The first gleam of blood-red light arced across the cabin just as the massive tires of the suborbital Ghost shuttle screamed on first contact with Runway 11 of the world's busiest airport. The mage's mind was elsewhere, and the rough impact jolted him back into the real world of Heathrow's dazzling lights and concourses.
The call had come just when Serrin thought he'd almost gotten used to Seattle, even begun to feel slightly at home there, his suitcases slouched against the wall of a cheap hotel for more than the usual week or two. He'd been wary of the offer made by the suit with the impossibly even tone of voice, but the nuyen glowing on his credstick was no lie and money enough to bring him to London as requested.
Perhaps the corporation that wanted to hire him couldn't find a registered British mage to do the job for them. That was plausible enough, considering the way the Lord Protector's offices had nearly every British mage tied up good and safe in red tape. Every practitioner of magic had to pay a hefty fee and submit a DNA sample to be registered by the Lord Protector's office. A foreigner trying to register could wait weeks, or even months, just for the processing of his or her application. Serrin had bypassed the usual difficulties and delays-and possible refusal of his application-because the powerful Renraku Corporation had owed him a few favors. Thanks to them Serrin's carefully coded DNA sample was properly filed in one of the huge basement complexes of the Temple District. Gently, without admitting it, they had pointed him in the direction of the right people, which was the least they could do to make up for his leg turned to mincemeat while doing some work for them.
"We'd like you to sign this disclaimer of responsibility, however," the jittery accountant had muttered, all the while avoiding his gaze. ''It'll, ah, tie up any loose ends. Just protocol." Maybe a leg turned to mincemeat was just protocol after all.
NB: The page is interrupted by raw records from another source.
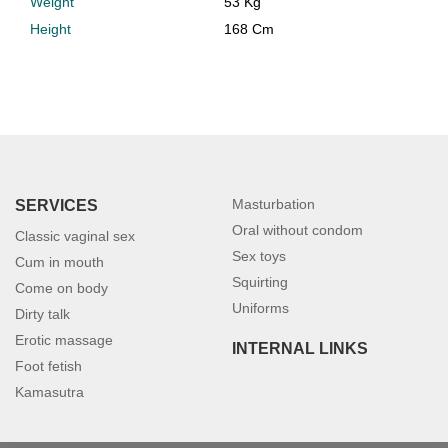
Weight
53 Kg
Height
168 Cm
Masturbation
SERVICES
Oral without condom
Classic vaginal sex
Sex toys
Cum in mouth
Squirting
Come on body
Uniforms
Dirty talk
Erotic massage
INTERNAL LINKS
Foot fetish
Kamasutra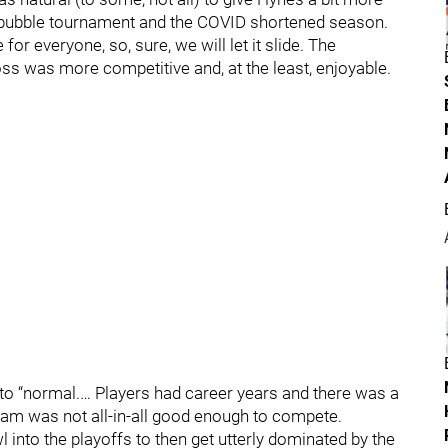
e bubble tournament and the COVID shortened season.
or everyone, so, sure, we will let it slide. The
ss was more competitive and, at the least, enjoyable.
to “normal.… Players had career years and there was a
 team was not all-in-all good enough to compete.
 into the playoffs to then get utterly dominated by the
The magnetic seatbelt undipped and Serrin got slowly to his feet, reaching up to open the overhead compartment. He pulled out his pigskin bag, then instinctively clutched it to his chest as if protecting some intimate part of himself. He edged forward along the aisle behind a snot-nosed child, who whined in protest as a blotchy-faced woman dragged him along toward Customs. For a split-second, the elf had a feeling of pure absurdity, a sensation of unreality, of being almost out of his own body. He grabbed at the papers inside his shabby jacket as if for support. With a shake of his head, he focused on the passport, the visa, the medical documents, the permits, and the licenses. Damn the British love of bureaucracy! Getting through Customs and Immigration in London was like having to read a long letter very slowly to a very deaf, half-senile great-aunt who, even in her rare moments of lucidity, willfully feigned a lack of comprehension.
Standing at the head of a stairway leading to British tarmac, Serrin shivered. It was one-fifteen in the morning, early November, the temperature hovering around zero Celsius and a dismal filmy drizzle of rain coating his skin with grime from the London skies. So much for the year 2054 and the city's miracle weather-control dome!